Developer Tools

Teaching Agile Requirements Engineering: A Stakeholder Simulation with Generative AI

A new teaching method uses GenAI personas to simulate real-world stakeholder interviews for software engineering students.

Deep Dive

A team of researchers from academia has published a paper detailing an innovative educational tool that uses Generative AI to simulate stakeholder interactions for software engineering students. The method, designed by Eva-Maria Schön, Michael Neumann, and Tiago Silva da Silva, addresses a core challenge in agile development: the practical difficulty of involving real users and customers. Their solution employs a structured meta-prompt to create AI Personas that act as simulated stakeholders, allowing students to practice conducting requirements-gathering interviews in a controlled, repeatable environment.
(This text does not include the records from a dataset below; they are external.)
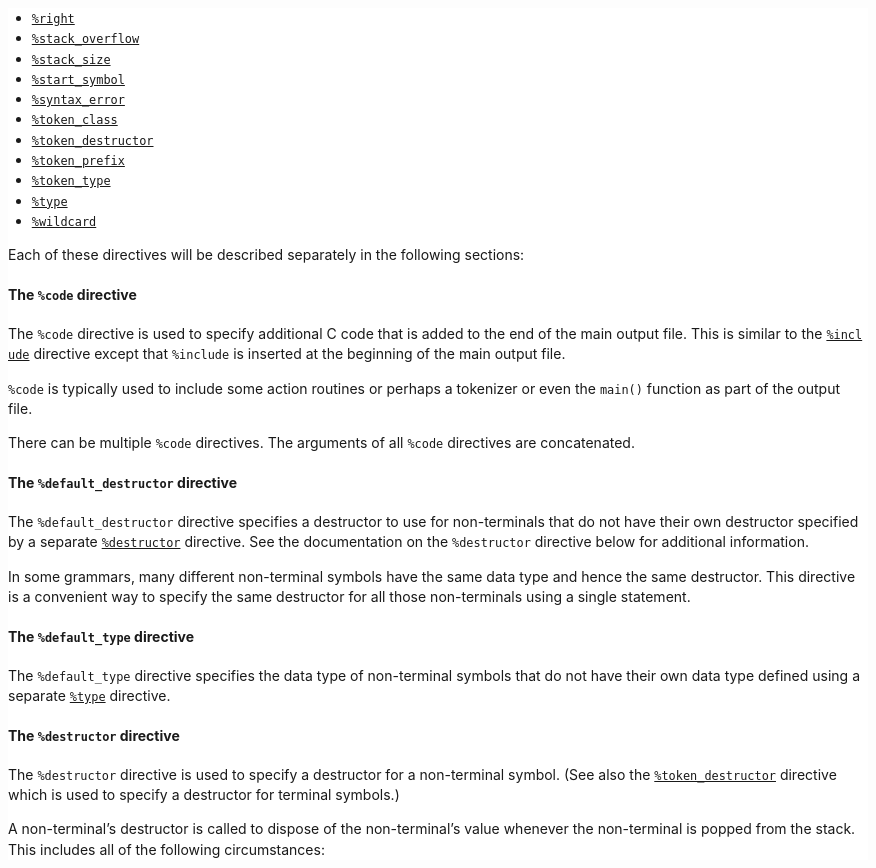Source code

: - [`%right`][%right]
- [`%stack_overflow`][%stack_overflow]
- [`%stack_size`][%stack_size]
- [`%start_symbol`][%start_symbol]
- [`%syntax_error`][%syntax_error]
- [`%token_class`][%token_class]
- [`%token_destructor`][%token_destructor]
- [`%token_prefix`][%token_prefix]
- [`%token_type`][%token_type]
- [`%type`][%type]
- [`%wildcard`][%wildcard]

Each of these directives will be described separately in the following sections:


#### The `%code` directive

The `%code` directive is used to specify additional C code that is added to the end of the main output file.
This is similar to the [`%include`][%include] directive except that `%include` is inserted at the beginning of the main output file.

`%code` is typically used to include some action routines or perhaps a tokenizer or even the `main()` function as part of the output file.

There can be multiple `%code` directives.
The arguments of all `%code` directives are concatenated.


#### The `%default_destructor` directive

The `%default_destructor` directive specifies a destructor to use for non-terminals that do not have their own destructor specified by a separate [`%destructor`][%destructor] directive.
See the documentation on the `%destructor` directive below for additional information.

In some grammars, many different non-terminal symbols have the same data type and hence the same destructor.
This directive is a convenient way to specify the same destructor for all those non-terminals using a single statement.



#### The `%default_type` directive

The `%default_type` directive specifies the data type of non-terminal symbols that do not have their own data type defined using a separate [`%type`][%type] directive.



#### The `%destructor` directive

The `%destructor` directive is used to specify a destructor for a non-terminal symbol. (See also the [`%token_destructor`][%token_destructor] directive which is used to specify a destructor for terminal symbols.)

A non-terminal’s destructor is called to dispose of the non-terminal’s value whenever the non-terminal is popped from the stack.
This includes all of the following circumstances:


[SQLite]: https://www.sqlite.org/ "Visit SQLite website"
[SQLite project]: https://www.sqlite.org/ "Visit SQLite website"
[SQLite source tree]: https://sqlite.org/src/ "Visit the SQLite Source Repository"
[context free grammar]: https://en.wikipedia.org/wiki/Context-free_grammar "See Wikipedia page on 'context-free grammar' (CFG)"
[Error Processing]: #error-processing "Jump to section"
[precedence rules]: #precedence-rules "Jump to section"
[%code]: #the-code-directive "Jump to section"
[%default_destructor]: #the-default_destructor-directive "Jump to section"
[%default_type]: #the-default_type-directive "Jump to section"
[%destructor]: #the-destructor-directive "Jump to section"
[%else]: #the-if-directive-and-its-friends "Jump to section"
[%endif]: #the-if-directive-and-its-friends "Jump to section"
[%extra_argument]: #the-extra_argument-directive "Jump to section"
[%fallback]: #the-fallback-directive "Jump to section"
[%if]: #the-if-directive-and-its-friends "Jump to section"
[%ifdef]: #the-if-directive-and-its-friends "Jump to section"
[%ifndef]: #the-if-directive-and-its-friends "Jump to section"
[%include]: #the-include-directive "Jump to section"
[%left]: #the-left-directive "Jump to section"
[%name]: #the-name-directive "Jump to section"
[%nonassoc]: #the-nonassoc-directive "Jump to section"
[%parse_accept]: #the-parse_accept-directive "Jump to section"
[%parse_failure]: #the-parse_failure-directive "Jump to section"
[%right]: #the-right-directive "Jump to section"
[%stack_overflow]: #the-stack_overflow-directive "Jump to section"
[%stack_size]: #the-stack_size-directive "Jump to section"
[%start_symbol]: #the-start_symbol-directive "Jump to section"
[%syntax_error]: #the-syntax_error-directive "Jump to section"
[%token_class]: #the-token_class-directive "Jump to section"
[%token_destructor]: #the-token_destructor-directive "Jump to section"
[%token_prefix]: #the-token_prefix-directive "Jump to section"
[%token_type]: #the-token_type-and-type-directives "Jump to section"
[%type]: #the-token_type-and-type-directives "Jump to section"
[%wildcard]: #the-wildcard-directive "Jump to section"
[lemon.c]: ./lemon.c "View source file"
[lempar.c]: ./lempar.c "View source file"
[lemon.md]: ./lemon.md "View source file"
[upstream lemon.c]: https://sqlite.org/src/file/tool/lemon.c "View upstream source at SQLite Source Repository"
[upstream lempar.c]: https://sqlite.org/src/file/tool/lempar.c "View upstream source at SQLite Source Repository"
[upstream lemon.html]: https://sqlite.org/src/file/doc/lemon.html "View upstream source at SQLite Source Repository"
Following the AI-led interviews, students apply established agile practices—such as story mapping and impact mapping—to document the elicited requirements. Crucially, the learning process concludes with a structured group discussion where students reflect on the technical capabilities and ethical limitations of using tools like GPT-4 or Claude 3. The researchers report that this approach, used over multiple academic terms, successfully provides hands-on experience with modern requirements engineering while fostering critical thinking about AI's role. A key technical advantage is the use of a provider-agnostic meta-prompt, which ensures the teaching framework remains flexible and is not locked into a single large language model.

Key Points
  • Uses a meta-prompt to create AI Personas that simulate real project stakeholders for student interviews.
  • Students then apply agile practices like story mapping to document requirements based on the AI interactions.
  • The method is LLM-agnostic, tested over several terms, and includes reflection on AI's technical and ethical limits.

Why It Matters

This bridges the gap between theory and practice, training the next generation of developers to use and critically evaluate AI tools in real-world workflows.